With everything else they’d gone through, she’d barely had a chance to look over the documents properly. When she saw the coordinates, something tugged at the back of her mind, as though she registered something familiar but couldn’t quite place it.

As soon as she typed the coordinates into the ship’s control panel, though, she realized why it jogged her memory.

“Routing to the Ora’Ve star system. Planet Egshur, Sircu Island,” said the AI.

“Oh my gods,” said Cora, staring wide-eyed at the control panel. “That’s exactly where they took me from. The precise location.”

It took almost a whole day to get to Egshur, and in that time, Cora and Levi confirmed that the facility she’d wandered into by sheer chance had to be the Motley factory they were looking for. Sure enough, when they approached the small island, the AI directed them right into the wild forest behind the resort where Cora and her family had been vacationing, only now it was cloaked in the dark of night.

“I wonder if they’re still here,” she said as Levi brought the zoomer down softly onto the resort’s landing pad. “Maybe they’re sleeping right below us.”

She desperately wanted to reunite with her parents and her brother, knowing they had no idea if she was even alive.
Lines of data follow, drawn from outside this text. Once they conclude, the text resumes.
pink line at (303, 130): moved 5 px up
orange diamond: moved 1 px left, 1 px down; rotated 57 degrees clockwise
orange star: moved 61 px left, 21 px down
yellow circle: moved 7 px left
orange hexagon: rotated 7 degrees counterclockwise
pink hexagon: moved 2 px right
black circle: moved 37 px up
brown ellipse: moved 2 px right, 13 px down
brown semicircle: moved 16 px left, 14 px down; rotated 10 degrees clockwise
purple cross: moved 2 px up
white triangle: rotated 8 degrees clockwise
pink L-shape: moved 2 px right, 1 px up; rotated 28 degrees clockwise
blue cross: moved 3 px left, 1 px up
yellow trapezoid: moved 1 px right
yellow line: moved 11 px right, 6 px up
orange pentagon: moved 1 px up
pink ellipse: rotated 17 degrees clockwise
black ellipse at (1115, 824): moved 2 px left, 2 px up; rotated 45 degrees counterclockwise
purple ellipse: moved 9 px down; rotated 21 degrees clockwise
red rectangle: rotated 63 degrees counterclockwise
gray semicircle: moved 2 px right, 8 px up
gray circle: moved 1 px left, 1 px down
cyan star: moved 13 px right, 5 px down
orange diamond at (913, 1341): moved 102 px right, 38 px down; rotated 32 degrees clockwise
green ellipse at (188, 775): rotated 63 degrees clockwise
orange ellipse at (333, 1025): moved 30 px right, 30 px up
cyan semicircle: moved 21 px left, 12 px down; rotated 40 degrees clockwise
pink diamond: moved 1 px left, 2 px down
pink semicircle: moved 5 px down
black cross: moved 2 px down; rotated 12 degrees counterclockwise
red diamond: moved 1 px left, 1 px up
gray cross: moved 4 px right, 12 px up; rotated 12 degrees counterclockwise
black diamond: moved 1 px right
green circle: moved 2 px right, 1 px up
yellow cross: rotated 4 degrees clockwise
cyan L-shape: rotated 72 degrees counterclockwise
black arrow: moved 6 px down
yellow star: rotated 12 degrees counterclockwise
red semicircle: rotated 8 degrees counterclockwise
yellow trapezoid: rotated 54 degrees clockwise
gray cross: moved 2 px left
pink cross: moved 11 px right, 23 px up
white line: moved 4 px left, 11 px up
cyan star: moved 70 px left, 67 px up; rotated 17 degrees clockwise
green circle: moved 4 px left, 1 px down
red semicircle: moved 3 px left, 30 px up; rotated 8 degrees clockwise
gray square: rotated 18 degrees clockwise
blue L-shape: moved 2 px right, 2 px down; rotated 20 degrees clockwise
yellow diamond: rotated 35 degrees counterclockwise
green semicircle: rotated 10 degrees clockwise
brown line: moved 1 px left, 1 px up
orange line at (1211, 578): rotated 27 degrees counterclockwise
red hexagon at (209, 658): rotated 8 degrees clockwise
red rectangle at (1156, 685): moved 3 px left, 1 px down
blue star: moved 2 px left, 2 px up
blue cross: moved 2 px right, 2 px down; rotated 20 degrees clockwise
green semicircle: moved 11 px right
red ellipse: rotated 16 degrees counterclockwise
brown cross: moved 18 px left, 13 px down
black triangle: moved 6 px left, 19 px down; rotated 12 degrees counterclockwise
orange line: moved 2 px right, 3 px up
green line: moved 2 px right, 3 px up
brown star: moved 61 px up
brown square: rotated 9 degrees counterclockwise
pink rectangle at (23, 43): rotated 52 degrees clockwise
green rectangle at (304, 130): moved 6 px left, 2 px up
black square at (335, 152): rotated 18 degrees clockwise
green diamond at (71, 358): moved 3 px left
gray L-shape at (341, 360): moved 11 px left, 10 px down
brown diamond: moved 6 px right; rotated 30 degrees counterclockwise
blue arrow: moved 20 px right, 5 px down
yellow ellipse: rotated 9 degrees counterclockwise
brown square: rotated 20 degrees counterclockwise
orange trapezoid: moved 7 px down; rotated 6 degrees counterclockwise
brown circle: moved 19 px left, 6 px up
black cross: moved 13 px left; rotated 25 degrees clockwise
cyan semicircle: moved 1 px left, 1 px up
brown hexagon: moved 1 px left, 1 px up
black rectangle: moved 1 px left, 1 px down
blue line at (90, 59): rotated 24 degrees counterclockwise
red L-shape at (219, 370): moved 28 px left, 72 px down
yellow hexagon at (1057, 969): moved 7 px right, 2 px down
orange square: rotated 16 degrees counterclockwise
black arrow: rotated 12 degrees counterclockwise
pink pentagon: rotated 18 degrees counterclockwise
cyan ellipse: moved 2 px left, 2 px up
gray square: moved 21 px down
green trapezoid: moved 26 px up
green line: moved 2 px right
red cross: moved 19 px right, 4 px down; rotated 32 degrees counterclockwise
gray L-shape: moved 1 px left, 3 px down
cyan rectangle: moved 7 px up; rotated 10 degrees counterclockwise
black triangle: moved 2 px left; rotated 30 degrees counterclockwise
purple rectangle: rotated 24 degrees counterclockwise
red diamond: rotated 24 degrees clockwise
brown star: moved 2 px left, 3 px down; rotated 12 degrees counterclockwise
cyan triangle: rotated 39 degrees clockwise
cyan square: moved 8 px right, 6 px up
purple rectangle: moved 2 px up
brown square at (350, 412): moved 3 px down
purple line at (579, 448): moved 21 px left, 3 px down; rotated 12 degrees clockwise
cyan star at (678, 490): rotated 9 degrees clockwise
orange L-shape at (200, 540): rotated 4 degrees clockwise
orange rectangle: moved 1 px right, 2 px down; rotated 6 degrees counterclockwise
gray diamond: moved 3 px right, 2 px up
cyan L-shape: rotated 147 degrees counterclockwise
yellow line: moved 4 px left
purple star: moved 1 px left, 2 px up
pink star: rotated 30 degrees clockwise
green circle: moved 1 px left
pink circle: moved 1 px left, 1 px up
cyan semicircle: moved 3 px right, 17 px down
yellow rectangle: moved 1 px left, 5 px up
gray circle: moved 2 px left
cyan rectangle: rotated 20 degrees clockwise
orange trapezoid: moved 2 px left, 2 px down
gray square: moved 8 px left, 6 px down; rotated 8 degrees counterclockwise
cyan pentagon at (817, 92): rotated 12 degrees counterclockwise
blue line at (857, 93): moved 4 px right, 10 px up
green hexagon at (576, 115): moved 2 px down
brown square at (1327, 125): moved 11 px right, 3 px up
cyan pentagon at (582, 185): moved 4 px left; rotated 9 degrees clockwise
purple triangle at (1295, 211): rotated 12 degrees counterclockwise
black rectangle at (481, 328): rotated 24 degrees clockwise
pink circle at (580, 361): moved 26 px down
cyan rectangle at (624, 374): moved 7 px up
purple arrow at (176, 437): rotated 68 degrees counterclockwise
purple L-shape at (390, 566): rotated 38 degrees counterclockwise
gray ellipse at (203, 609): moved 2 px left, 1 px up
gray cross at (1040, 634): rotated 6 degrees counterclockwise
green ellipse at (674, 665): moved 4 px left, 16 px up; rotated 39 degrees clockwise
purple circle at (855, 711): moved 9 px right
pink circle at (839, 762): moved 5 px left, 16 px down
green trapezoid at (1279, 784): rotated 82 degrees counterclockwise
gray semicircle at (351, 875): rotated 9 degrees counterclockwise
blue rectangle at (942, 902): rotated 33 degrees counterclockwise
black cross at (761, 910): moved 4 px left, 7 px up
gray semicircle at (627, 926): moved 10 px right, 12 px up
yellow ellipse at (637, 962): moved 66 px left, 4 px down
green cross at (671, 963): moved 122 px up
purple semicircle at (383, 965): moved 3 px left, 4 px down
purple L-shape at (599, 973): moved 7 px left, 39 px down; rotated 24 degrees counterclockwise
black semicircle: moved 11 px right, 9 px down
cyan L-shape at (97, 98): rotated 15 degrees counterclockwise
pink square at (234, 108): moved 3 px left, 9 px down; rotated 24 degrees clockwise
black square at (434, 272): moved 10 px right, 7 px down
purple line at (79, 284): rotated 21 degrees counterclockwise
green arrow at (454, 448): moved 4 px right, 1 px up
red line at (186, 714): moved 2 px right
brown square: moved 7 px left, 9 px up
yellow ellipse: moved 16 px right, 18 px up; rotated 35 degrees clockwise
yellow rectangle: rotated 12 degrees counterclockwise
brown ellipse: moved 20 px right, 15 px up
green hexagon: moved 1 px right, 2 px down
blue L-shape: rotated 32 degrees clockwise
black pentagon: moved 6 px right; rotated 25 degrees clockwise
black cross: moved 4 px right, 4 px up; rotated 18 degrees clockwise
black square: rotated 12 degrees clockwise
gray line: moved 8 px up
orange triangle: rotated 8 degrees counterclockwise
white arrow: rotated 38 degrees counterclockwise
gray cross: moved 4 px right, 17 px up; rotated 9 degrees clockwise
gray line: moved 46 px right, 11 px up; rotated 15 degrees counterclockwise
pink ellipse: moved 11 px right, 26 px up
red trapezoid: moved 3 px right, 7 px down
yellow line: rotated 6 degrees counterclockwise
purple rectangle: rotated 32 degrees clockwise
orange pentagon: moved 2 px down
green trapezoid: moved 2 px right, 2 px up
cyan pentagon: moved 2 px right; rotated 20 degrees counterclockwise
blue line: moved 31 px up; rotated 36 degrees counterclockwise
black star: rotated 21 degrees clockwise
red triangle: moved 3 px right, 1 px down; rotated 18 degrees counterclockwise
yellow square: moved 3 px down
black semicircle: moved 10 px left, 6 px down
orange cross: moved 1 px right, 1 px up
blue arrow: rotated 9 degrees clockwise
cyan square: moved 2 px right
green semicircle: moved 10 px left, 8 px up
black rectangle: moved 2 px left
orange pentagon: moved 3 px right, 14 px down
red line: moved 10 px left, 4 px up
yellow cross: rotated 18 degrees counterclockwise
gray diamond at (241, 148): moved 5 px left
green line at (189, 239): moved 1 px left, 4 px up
Levi gave her a compassionate look as they sat for a moment in the ship.

Cora felt at once paralyzed and restless, not knowing if she should look for her family first or continue on the mission as planned. As she thought about it, though, Levi’s comm rang with a strange chime—one Cora hadn’t heard before.

Levi glanced down, and his face turned pale as he did.

“Oh, no,” he groaned. “There’s a bounty on our heads.”

“What?” Cora managed to utter, incredulous.

“The Jorvlens put word out among the bounty hunters that there’s a reward for our capture and the return of the stone,” Levi replied. “Luckily, I know a lot of them through PAPS, and they’ll leave us alone. Others aren’t so friendly, though.”

Cora felt her chest contract, but at least this made her decision clear. They had to finish the mission before it was too late. If they succeeded in taking down the factory, she might still be able to reunite with her family. If she saw her family first, though, they’d probably be caught before they could finish the job they came to do.